(Dataset excerpts)
-- -- --
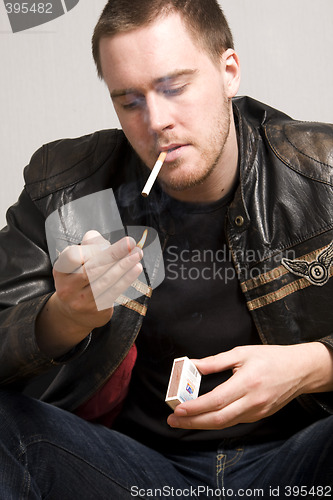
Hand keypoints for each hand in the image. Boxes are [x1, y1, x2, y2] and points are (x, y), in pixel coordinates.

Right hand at [53, 230, 142, 327]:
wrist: (74, 313)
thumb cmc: (79, 277)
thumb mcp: (77, 261)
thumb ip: (89, 245)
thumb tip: (101, 240)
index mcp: (61, 270)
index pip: (73, 256)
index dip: (92, 248)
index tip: (106, 244)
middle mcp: (68, 287)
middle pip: (92, 269)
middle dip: (114, 254)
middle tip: (131, 243)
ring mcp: (81, 301)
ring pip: (106, 280)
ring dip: (124, 265)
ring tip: (137, 254)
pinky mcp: (96, 310)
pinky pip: (114, 291)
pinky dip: (127, 278)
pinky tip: (136, 268)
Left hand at [167, 343, 332, 429]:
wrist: (299, 370)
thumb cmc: (270, 358)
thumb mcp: (241, 353)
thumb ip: (215, 362)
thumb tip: (192, 365)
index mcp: (247, 383)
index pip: (216, 400)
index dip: (196, 407)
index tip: (178, 409)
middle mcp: (252, 401)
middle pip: (218, 419)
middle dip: (192, 422)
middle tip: (172, 420)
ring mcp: (256, 412)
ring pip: (225, 424)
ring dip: (201, 424)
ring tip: (182, 420)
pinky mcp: (258, 416)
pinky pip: (233, 421)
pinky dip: (216, 421)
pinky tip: (203, 417)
-- -- --
TASK STATEMENT: On how many lines of the data does "ring" appear? Give only that number.

ANSWER BOX: 8